What a misleading graph–thanks for the note on the axes, at least, but there is no reason they couldn’t have put both quantities on the same axis except that it wouldn’t have had quite the impact.
Good point, Linda. Still, I find the trends depressing.
Regardless of the magnitudes, the trends are bad.
Good point Linda. Deliberately obfuscating the data always help to prove a point. I would love to see another trend line showing the change (in real terms) of middle class earnings or perhaps the poverty line since 1950.
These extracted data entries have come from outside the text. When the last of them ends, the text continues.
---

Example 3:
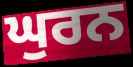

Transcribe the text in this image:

ਘੁਰਨ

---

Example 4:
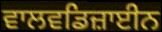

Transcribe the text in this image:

ਵਾਲਵਡਿਜ਼ਾਈਨ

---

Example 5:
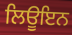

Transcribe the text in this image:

ਲਿਊਇਨ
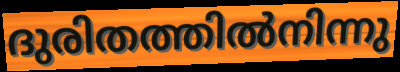
ദുരിതത്തിൽനിന്നു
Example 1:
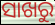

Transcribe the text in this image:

ସାଖରୁ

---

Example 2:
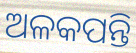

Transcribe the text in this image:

ଅଳକପନ୍ତି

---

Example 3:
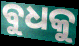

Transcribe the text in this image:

ବୁଧକୁ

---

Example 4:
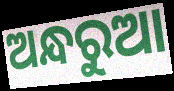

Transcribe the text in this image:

ଅନ୍ଧରୁଆ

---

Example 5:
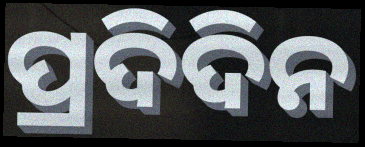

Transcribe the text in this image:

ପ୍ରଦିଦିନ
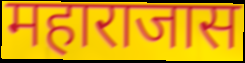
महाराजास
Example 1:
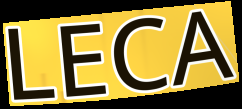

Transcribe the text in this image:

LECA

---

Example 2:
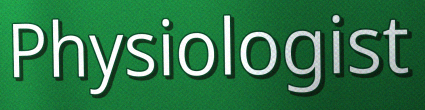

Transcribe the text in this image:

Physiologist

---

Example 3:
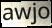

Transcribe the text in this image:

awjo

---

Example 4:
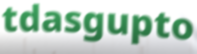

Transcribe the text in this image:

tdasgupto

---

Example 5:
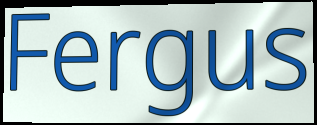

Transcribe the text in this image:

Fergus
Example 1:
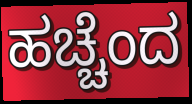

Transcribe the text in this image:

ಹಚ್ಚೆಂದ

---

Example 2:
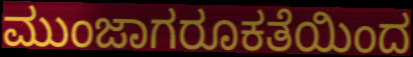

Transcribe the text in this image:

ಮುಂಜಾಗರೂಕತೆಯಿಂದ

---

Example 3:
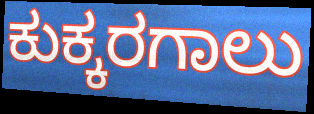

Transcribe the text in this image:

ಕುಕ್ಕರಗಾಲು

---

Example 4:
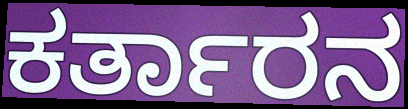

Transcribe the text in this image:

ಕರ್ತಾರನ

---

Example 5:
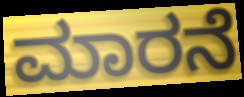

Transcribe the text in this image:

ಮಾರನೆ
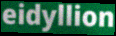
eidyllion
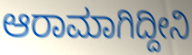
ಆರಾಮಾಗಿದ್ದೀನಿ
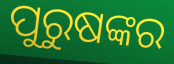
ପୁରୁଷଙ୍କର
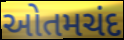
ઓતમચંદ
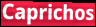
Caprichos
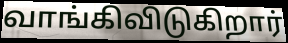
வாங்கிவிடுகிறார்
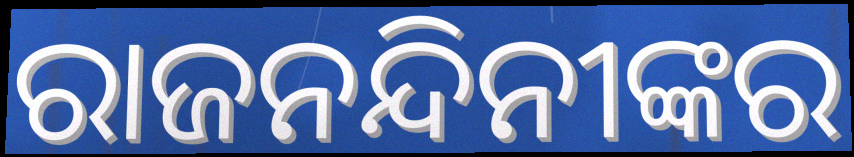
ରାଜନନ୍ଦିନୀଙ୍କର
I agree that the axis does provide a visually skewed interpretation. However, if one looks at the magnitude of change between 2000 and 2010 there is roughly a 5% increase in transferred funds, and also a 5% reduction in wages as a % of personal income. This is interesting from a tax revenue standpoint, but there is not enough information to evaluate this.
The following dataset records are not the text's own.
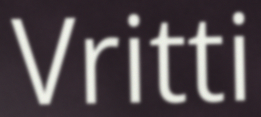
Vritti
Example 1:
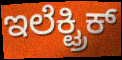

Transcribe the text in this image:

ಇಲೆಕ್ಟ್ರಿಕ್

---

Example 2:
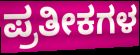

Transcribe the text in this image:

ಪ್ರತೀಕಗಳ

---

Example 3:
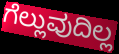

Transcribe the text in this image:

ಗೆಲ್ಲುವುದಿಲ್ಲ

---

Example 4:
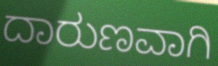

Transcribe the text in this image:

ದಾರುಣವಾಗಿ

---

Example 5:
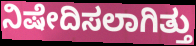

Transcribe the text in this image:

ನಿಷೇದಿಸಲಾಗಿತ್ತು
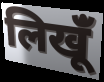
लिखूंँ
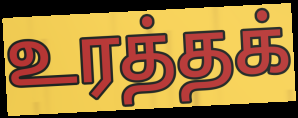
உரத்தக்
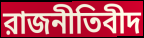
রাজনীতিবীদ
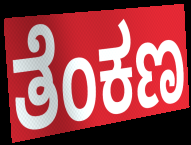
ತೆಂಕಣ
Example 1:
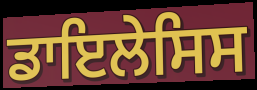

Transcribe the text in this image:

ਡਾਇਲੇਸਿਸ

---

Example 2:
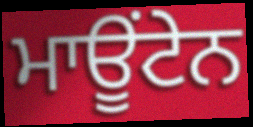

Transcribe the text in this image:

ਮਾਊਂਟੇਨ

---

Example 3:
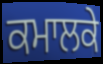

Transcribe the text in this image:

ਕਮਾਲਕੇ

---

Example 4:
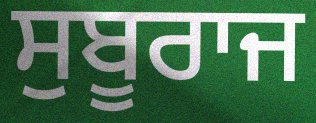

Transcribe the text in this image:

ਸੁਬੂਰਾਜ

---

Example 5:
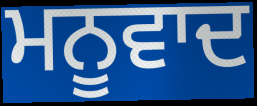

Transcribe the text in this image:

ਮਨੂਵਾਦ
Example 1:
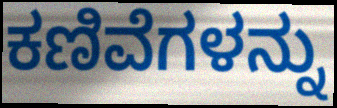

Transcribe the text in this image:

ಕಣಿವೆಗಳನ್ನು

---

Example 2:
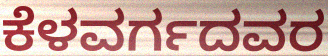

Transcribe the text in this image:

ಕೆಳವರ್ಗದವರ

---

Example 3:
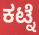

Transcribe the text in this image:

ಕಟ್ನೆ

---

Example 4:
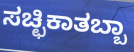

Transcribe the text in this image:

ಸಚ್ಛಿಕಾತಬ್ಬಾ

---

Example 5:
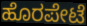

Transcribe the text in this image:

ಹೊರಪೇಟೆ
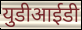
युडीआईडी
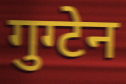
गुग्टेन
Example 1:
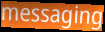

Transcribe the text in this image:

messaging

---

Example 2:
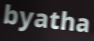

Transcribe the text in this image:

byatha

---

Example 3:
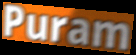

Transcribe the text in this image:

Puram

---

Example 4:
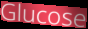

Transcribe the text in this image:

Glucose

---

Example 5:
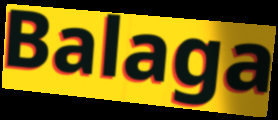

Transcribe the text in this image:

Balaga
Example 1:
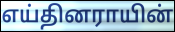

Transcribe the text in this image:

எய்தினராயின்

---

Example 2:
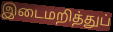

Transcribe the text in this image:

இடைமறித்துப்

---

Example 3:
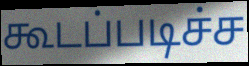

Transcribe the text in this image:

கூடப்படிச்ச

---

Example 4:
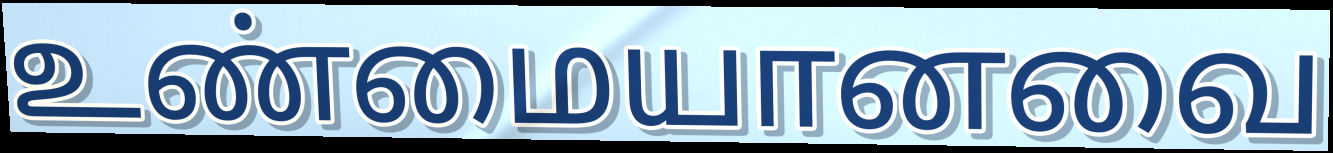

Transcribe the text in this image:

உண்மையானவை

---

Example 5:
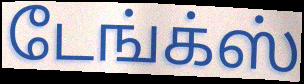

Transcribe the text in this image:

டேங்க்ஸ்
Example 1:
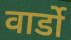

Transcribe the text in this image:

वार्डो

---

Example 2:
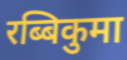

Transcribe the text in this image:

रब्बिकुमा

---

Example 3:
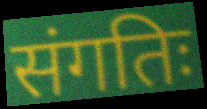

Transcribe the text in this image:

संगतिः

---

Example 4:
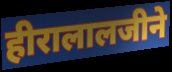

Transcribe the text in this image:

हीरालालजीने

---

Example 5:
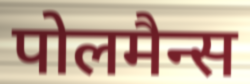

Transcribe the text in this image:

पोलमैन्स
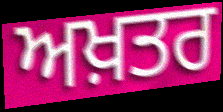
ਅਖ਼ਤਰ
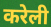
करेली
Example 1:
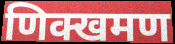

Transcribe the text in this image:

णिक्खमण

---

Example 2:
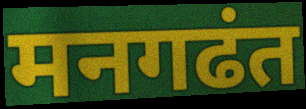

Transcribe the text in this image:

मनगढंत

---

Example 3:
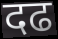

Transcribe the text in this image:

दढ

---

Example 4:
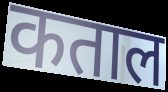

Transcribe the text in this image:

कताल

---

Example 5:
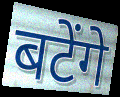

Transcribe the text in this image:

बटेंगे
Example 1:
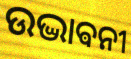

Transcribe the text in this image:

ଉଦ୍ଭାଵନୀ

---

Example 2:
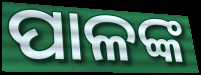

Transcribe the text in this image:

ପାଳଙ୍କ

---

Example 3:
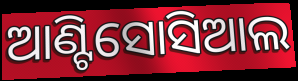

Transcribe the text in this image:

ଆଣ୍ଟିସୋସିଆଲ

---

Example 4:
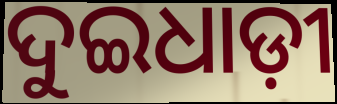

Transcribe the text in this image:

ଦୁଇଧାଡ଼ୀ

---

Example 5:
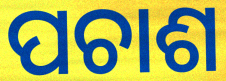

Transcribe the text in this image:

ପଚାଶ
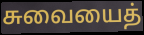
சுவையைத்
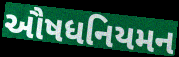
ઔષધનિયમન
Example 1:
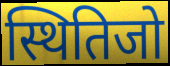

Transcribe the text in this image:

स्थितिजो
It should also be noted that personal income is the sum of earned income (wages) and unearned income (dividends, capital gains, stocks, etc). This graph has little meaning without total personal income or unearned income. One could get the same graph if unearned income increased greater as a percent of personal income.
So basically Americans only work for 51% of their income and receive another 18% as transfers. If this trend continues, there won’t be enough people let working to pay for all the transfers.
Interesting chart. The trend takes place over 60 years, so you’re looking at a gradual slope. But, it is alarming. It’s not so much the percentage of transfer payments but the fact that at some point, too many people receive transfer payments.
I wonder what happens when people realize that those wonderful transfer payments don’t really inflate their income as would be expected. Government promises are often difficult to deliver.
Simon, I think for the median family, “unearned income” is not a large share of total income. For the country as a whole it is substantial, however.
Simon: You have nailed it. Also, even if current personal income from dividends, coupons, etc. is not significant, it will be as we age and retire. It should be added to the wages for the narrative purpose of this graph, and to extrapolate into the future.
(I’m afraid I don’t know enough about national accounts to know how those payments are categorized. Even though the IRS doesn’t “see” them until they leave the 401(k), I think the System of National Accounts (SNA) should recognize them as income in the current year, if it doesn’t).
Alongside Linda Gorman’s comment about the axes, I’ve decided not to get in as much of a panic about this graph as I initially thought I would – although it still makes me uneasy!
The graphs may be off-axis, but they _are_ to the same scale.
Simon:
While addding unearned income would make the graph more accurate, it is a moot point for most Americans. The top 10% of households own 85% of all financial assets.